Abstract: Phylogenetics is the study of the evolutionary history and relationships among individuals, groups of organisms (e.g., populations, species, or higher taxa), or other biological entities with evolutionary histories (e.g., genes, biochemicals, or developmental mechanisms). Phylogenetic inference is the task of inferring this history, and as with other problems of inference, there are interesting and difficult questions regarding how these inferences are justified.

In this entry, we examine what phylogenetic inference is and how it works. In the first section, we briefly introduce the field of phylogenetics and its history. In section 2, we explore how phylogenetic inference provides useful problems for philosophers to examine, and where philosophical approaches have contributed to the scientific examination of phylogenetics. This will help display why phylogenetic inference is not merely a biological research problem, but a philosophical one as well. Finally in section 3, we will move to a discussion of some of the contemporary debates about foundational issues in phylogenetics, and what the future of phylogenetic inference looks like.

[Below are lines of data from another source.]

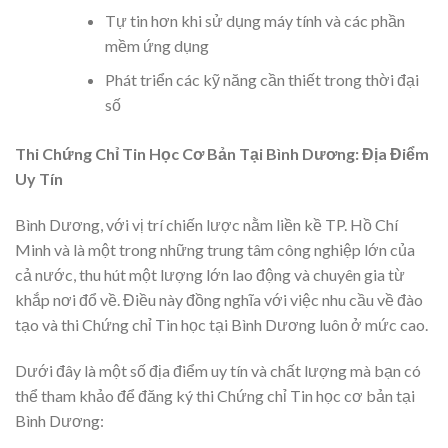
Tự tin hơn khi sử dụng máy tính và các phần
mềm ứng dụng
Phát triển các kỹ năng cần thiết trong thời đại
số
Thi Chứng Chỉ Tin Học Cơ Bản Tại Bình Dương: Địa Điểm
Uy Tín
Bình Dương, với vị trí chiến lược nằm liền kề TP. Hồ Chí
Minh và là một trong những trung tâm công nghiệp lớn của
cả nước, thu hút một lượng lớn lao động và chuyên gia từ
khắp nơi đổ về. Điều này đồng nghĩa với việc nhu cầu về đào
tạo và thi Chứng chỉ Tin học tại Bình Dương luôn ở mức cao.
Dưới đây là một số địa điểm uy tín và chất lượng mà bạn có
thể tham khảo để đăng ký thi Chứng chỉ Tin học cơ bản tại
Bình Dương:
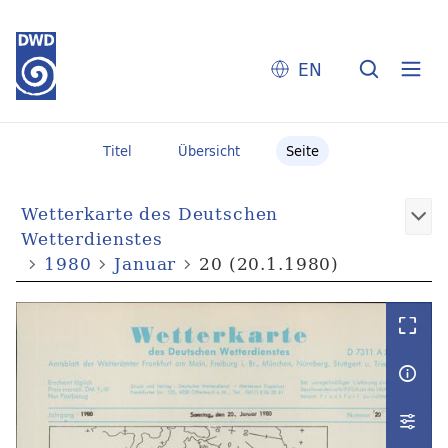
EN
Titel
Übersicht
Seite
Wetterkarte des Deutschen
Wetterdienstes
1980
Januar
20 (20.1.1980)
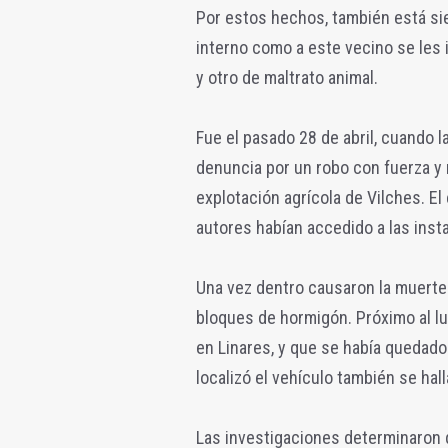
Por estos hechos, también está sie
interno como a este vecino se les
y otro de maltrato animal.
Fue el pasado 28 de abril, cuando l
denuncia por un robo con fuerza y 
explotación agrícola de Vilches. E
autores habían accedido a las insta
Una vez dentro causaron la muerte 
bloques de hormigón. Próximo al lu
en Linares, y que se había quedado
localizó el vehículo también se hal
Las investigaciones determinaron qu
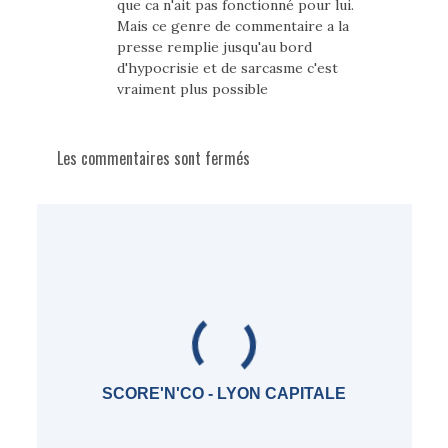
que ca n'ait pas fonctionné pour lui.
Mais ce genre de commentaire a la
presse remplie jusqu'au bord
d'hypocrisie et de sarcasme c'est
vraiment plus possible
Les commentaires sont fermés
SCORE'N'CO - LYON CAPITALE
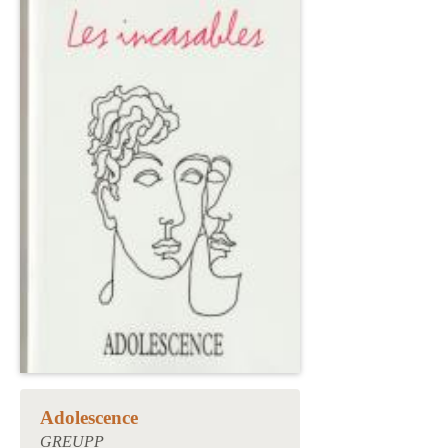
Adolescence
GREUPP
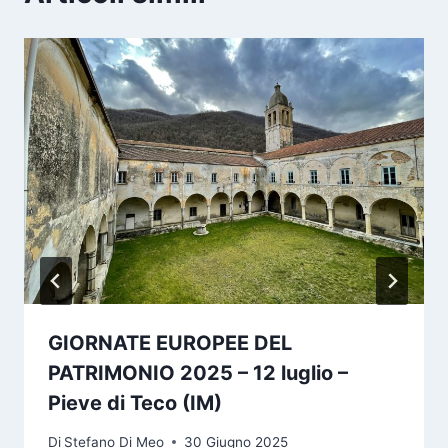
GIORNATE EUROPEE DEL
PATRIMONIO 2025 – 12 luglio –
Pieve di Teco (IM)
Di
Stefano Di Meo
30 Giugno 2025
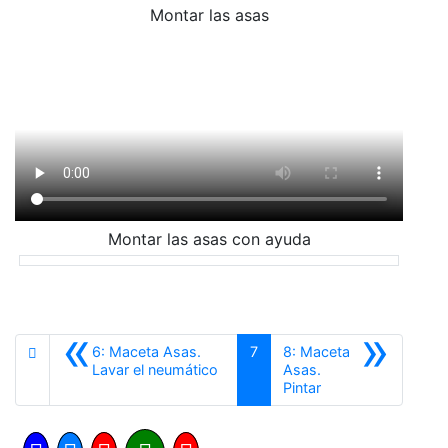
Montar las asas
Montar las asas con ayuda
«
»
6: Maceta Asas.
7
8: Maceta
Anterior
Lavar el neumático
Asas.
Siguiente
Pintar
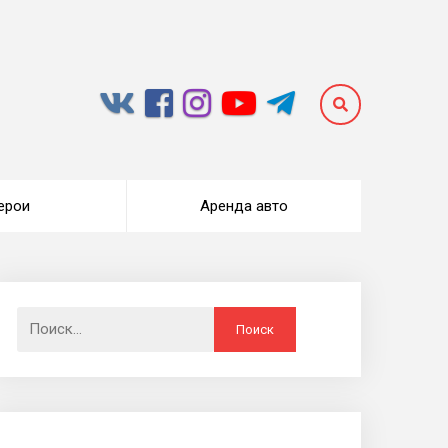
ерои
Аренда авто
Найти:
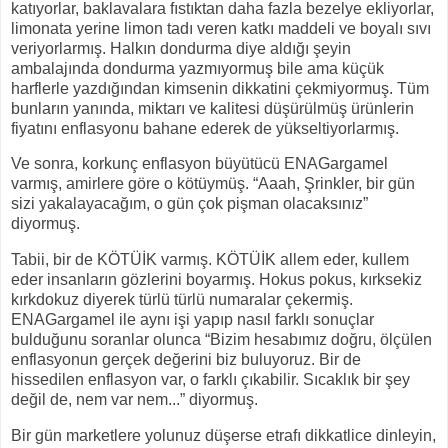
katıyorlar, baklavalara fıstıktan daha fazla bezelye ekliyorlar,
limonata yerine limon tadı veren katkı maddeli ve boyalı sıvı
veriyorlarmış. Halkın dondurma diye aldığı şeyin
ambalajında dondurma yazmıyormuş bile ama küçük
harflerle yazdığından kimsenin dikkatini çekmiyormuş. Tüm
bunların yanında, miktarı ve kalitesi düşürülmüş ürünlerin
fiyatını enflasyonu bahane ederek de yükseltiyorlarmış.
Ve sonra, korkunç enflasyon büyütücü ENAGargamel
varmış, amirlere göre o kötüymüş. “Aaah, Şrinkler, bir gün
sizi yakalayacağım, o gün çok pişman olacaksınız”
diyormuş.
Tabii, bir de KÖTÜİK varmış. KÖTÜİK allem eder, kullem
eder insanların gözlerini boyarmış. Hokus pokus, kırksekiz
kırkdokuz diyerek türlü türlü numaralar çekermiş.
ENAGargamel ile aynı işi yapıp nasıl farklı sonuçlar
bulduğunu soranlar olunca “Bizim hesabımız doğru, ölçülen
enflasyonun gerçek değerini biz buluyoruz. Bir de
hissedilen enflasyon var, o farklı çıkabilir. Sıcaklık bir şey
değil de, nem var nem...” diyormuş.
Bir gün marketlere yolunuz düşerse etrafı dikkatlice dinleyin,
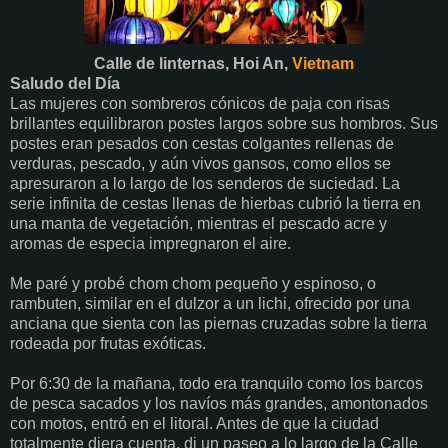
Calle de linternas, Hoi An,
Vietnam
Saludo del Día
Las mujeres con sombreros cónicos de paja con risas
brillantes equilibraron postes largos sobre sus hombros. Sus
postes eran pesados con cestas colgantes rellenas de
verduras, pescado, y aún vivos gansos, como ellos se
apresuraron a lo largo de los senderos de suciedad. La
serie infinita de cestas llenas de hierbas cubrió la tierra en
una manta de vegetación, mientras el pescado acre y
aromas de especia impregnaron el aire.
Me paré y probé chom chom pequeño y espinoso, o
rambuten, similar en el dulzor a un lichi, ofrecido por una
anciana que sienta con las piernas cruzadas sobre la tierra
rodeada por frutas exóticas.
Por 6:30 de la mañana, todo era tranquilo como los barcos
de pesca sacados y los navíos más grandes, amontonados
con motos, entró en el litoral. Antes de que la ciudad
totalmente diera cuenta, di un paseo a lo largo de la Calle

Abstract: Michael Ghiselin and David Hull’s individuality thesis is that biological species are individuals. Philosophers often treat the term “individual” as synonymous with “mereological sum” and characterize it in terms of mereology (an axiomatic system of parts and wholes analogous to set theory). It is easy to see how the biological project (that species are individuals) has been interpreted as a mereological one (that species are mereological sums). This chapter argues that this is a mistake, that biological part/whole relations often violate the axioms of mereology. Conflating these projects confuses the central issues at stake in both, and makes the job of evaluating either unnecessarily burdensome. Clarifying this helps identify the genuine metaphysical implications of the individuality thesis, which serves as an exemplar of scientifically informed metaphysics.